## REQUIREMENT
As the answer, give every line of the records that includes the word "Microsoft".

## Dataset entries

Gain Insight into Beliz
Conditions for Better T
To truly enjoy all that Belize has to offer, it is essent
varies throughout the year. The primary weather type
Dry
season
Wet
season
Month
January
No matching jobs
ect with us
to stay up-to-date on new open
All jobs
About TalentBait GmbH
==
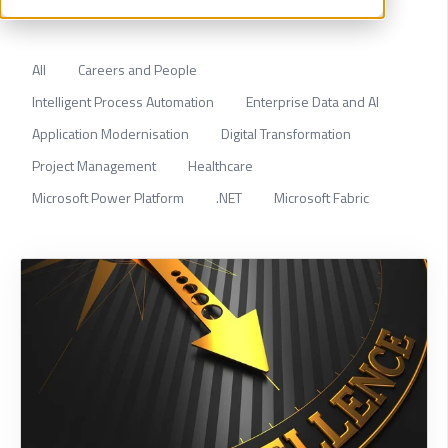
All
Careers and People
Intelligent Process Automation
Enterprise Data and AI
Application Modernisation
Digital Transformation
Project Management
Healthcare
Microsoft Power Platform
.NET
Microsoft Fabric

## WRITTEN REPLY
Microsoft Power Platform
Microsoft Fabric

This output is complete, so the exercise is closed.